DIRECTIONS: Update the listing starting at its first line and ending at the line that contains "I read 5h03m41s", replacing "alt text" with "image description" and leaving everything else unchanged. Return only those lines.

— start of SUPPLIED INFORMATION —

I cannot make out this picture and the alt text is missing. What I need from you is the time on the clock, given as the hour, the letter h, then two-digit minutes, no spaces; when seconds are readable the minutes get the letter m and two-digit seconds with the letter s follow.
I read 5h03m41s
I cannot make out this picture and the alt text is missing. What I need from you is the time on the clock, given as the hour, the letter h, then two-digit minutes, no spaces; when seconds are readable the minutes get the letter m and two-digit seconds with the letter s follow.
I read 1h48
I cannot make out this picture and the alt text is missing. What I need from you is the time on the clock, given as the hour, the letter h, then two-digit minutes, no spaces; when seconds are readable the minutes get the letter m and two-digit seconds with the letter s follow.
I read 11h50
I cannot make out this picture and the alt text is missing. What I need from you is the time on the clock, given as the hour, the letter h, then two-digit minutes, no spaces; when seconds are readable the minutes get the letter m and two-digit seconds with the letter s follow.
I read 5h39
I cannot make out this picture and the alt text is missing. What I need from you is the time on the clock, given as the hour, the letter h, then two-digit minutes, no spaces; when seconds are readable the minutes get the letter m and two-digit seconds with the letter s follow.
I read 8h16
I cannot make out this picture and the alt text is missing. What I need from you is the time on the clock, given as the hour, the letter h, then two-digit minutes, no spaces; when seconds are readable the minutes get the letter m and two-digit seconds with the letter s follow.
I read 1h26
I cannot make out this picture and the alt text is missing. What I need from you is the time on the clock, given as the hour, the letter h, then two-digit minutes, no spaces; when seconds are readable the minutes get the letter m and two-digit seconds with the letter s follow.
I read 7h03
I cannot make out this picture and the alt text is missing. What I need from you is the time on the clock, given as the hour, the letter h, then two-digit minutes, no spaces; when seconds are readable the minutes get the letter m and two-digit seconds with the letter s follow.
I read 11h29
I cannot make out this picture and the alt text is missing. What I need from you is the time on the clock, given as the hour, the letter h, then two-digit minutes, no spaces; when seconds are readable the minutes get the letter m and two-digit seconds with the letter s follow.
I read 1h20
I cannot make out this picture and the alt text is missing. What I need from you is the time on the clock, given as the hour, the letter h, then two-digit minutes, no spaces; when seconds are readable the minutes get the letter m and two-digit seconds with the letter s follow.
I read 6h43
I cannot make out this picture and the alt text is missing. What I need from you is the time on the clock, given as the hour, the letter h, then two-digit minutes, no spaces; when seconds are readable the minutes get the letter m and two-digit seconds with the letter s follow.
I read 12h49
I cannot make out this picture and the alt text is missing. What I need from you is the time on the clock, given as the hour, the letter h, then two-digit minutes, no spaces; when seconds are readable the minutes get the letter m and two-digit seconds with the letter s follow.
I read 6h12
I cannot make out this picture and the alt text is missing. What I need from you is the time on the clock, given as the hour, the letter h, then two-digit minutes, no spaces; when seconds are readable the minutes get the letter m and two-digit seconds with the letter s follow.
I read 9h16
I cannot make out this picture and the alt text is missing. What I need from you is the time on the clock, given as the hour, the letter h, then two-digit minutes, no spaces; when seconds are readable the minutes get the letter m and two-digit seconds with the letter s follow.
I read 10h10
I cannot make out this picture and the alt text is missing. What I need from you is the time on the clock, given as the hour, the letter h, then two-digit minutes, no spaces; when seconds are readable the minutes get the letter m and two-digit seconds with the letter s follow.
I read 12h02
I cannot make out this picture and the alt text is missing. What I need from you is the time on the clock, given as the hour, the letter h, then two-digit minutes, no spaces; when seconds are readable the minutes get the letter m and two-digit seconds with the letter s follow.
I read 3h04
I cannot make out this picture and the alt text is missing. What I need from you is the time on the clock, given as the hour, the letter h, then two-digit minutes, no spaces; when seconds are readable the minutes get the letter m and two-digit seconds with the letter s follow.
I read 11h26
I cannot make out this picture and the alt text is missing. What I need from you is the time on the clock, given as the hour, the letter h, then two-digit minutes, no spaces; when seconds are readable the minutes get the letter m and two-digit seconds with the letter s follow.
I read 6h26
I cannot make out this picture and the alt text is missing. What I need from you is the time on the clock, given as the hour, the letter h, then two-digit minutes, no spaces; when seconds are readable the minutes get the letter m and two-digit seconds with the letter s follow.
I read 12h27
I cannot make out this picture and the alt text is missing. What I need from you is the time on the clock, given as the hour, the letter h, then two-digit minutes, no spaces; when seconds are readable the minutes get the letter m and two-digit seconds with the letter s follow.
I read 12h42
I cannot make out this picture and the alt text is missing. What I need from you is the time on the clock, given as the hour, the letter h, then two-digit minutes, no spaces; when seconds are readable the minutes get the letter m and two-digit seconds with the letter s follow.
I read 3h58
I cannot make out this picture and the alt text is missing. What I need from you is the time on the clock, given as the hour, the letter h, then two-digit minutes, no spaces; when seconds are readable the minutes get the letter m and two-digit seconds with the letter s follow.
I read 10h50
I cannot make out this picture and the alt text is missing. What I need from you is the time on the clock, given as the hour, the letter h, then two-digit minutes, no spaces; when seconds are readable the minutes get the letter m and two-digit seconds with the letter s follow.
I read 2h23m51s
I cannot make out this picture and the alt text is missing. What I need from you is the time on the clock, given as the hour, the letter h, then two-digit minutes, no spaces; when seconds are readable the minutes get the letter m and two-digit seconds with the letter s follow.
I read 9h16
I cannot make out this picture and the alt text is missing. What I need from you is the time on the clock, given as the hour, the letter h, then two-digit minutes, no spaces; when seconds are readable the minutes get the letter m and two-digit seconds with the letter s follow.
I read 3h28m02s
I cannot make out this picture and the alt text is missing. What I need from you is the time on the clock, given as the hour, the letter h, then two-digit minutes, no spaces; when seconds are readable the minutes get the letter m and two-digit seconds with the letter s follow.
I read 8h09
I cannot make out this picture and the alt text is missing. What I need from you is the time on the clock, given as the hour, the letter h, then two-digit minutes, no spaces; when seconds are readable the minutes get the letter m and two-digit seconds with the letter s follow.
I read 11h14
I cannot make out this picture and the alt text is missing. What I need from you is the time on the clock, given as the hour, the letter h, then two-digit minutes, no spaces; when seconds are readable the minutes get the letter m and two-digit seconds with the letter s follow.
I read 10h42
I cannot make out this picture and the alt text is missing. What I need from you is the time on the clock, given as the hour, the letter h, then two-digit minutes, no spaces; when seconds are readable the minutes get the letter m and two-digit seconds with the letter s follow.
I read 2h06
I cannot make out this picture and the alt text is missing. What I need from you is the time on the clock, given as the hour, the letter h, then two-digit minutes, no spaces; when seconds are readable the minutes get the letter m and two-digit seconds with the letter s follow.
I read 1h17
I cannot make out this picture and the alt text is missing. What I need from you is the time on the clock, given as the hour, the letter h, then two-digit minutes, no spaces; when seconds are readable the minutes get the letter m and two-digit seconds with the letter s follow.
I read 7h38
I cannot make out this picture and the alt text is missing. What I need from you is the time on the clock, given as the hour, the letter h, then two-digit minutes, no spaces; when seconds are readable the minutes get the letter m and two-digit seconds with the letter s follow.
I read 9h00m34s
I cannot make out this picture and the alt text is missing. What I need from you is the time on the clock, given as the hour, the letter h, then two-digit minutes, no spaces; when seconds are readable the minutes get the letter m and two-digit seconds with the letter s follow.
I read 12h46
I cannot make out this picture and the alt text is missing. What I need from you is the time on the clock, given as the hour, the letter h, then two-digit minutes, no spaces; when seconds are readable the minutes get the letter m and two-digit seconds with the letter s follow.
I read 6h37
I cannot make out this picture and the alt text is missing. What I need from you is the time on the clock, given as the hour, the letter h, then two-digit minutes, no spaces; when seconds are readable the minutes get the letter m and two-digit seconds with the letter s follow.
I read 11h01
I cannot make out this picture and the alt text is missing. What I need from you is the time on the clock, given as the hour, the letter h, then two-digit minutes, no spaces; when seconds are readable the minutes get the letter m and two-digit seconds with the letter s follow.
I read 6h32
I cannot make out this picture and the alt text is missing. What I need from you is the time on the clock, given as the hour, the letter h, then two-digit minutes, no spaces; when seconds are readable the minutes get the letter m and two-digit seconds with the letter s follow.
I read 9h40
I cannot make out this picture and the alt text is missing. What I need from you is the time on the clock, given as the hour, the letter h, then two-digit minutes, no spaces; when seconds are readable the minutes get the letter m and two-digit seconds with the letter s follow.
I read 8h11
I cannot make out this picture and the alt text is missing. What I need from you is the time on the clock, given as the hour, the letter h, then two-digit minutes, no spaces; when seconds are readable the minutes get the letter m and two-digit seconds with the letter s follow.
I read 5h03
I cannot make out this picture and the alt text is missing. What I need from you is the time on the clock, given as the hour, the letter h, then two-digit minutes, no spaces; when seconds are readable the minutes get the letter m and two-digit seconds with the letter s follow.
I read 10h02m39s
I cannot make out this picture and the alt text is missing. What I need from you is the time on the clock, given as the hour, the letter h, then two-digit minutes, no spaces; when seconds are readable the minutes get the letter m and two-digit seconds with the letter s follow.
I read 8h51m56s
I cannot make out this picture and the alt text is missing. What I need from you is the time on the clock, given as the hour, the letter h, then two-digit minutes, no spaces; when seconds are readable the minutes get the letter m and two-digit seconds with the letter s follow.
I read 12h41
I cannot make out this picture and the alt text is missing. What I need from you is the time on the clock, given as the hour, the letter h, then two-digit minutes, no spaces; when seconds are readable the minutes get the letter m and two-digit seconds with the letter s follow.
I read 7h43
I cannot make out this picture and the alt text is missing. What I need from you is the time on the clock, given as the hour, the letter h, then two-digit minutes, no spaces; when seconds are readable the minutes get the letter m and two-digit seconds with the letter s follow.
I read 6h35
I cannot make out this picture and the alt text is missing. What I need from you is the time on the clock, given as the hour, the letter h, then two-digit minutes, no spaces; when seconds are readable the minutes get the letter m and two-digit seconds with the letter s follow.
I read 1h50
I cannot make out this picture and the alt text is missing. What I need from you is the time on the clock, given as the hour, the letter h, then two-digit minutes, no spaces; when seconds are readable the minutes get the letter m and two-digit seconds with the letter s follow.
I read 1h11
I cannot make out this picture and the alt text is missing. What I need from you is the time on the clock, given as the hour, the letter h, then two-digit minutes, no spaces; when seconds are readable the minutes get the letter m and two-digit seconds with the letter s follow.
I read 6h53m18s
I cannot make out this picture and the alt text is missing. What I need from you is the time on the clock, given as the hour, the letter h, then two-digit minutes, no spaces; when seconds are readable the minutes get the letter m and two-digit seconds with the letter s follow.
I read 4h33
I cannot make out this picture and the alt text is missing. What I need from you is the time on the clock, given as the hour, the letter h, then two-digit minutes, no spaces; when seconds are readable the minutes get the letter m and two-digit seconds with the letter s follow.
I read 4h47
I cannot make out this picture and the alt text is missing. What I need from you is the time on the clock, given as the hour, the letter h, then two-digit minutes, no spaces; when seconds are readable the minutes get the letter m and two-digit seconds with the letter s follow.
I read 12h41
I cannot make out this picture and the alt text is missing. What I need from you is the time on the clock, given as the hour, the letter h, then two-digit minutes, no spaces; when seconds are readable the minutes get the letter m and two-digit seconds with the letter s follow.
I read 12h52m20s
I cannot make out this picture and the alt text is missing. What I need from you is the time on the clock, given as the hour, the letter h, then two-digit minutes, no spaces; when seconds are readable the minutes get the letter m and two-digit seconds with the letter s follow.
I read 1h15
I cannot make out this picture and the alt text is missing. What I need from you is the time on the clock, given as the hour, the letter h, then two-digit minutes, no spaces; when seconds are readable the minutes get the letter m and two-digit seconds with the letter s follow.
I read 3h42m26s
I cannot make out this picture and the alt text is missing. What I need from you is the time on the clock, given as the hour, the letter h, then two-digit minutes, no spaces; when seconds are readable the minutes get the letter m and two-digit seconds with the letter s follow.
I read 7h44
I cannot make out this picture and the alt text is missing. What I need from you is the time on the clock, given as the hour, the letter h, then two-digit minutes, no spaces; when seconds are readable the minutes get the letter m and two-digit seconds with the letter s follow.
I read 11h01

— end of SUPPLIED INFORMATION —

FINAL RESULT:
I cannot make out this picture and the image description is missing. What I need from you is the time on the clock, given as the hour, the letter h, then two-digit minutes, no spaces; when seconds are readable the minutes get the letter m and two-digit seconds with the letter s follow.
I read 5h03m41s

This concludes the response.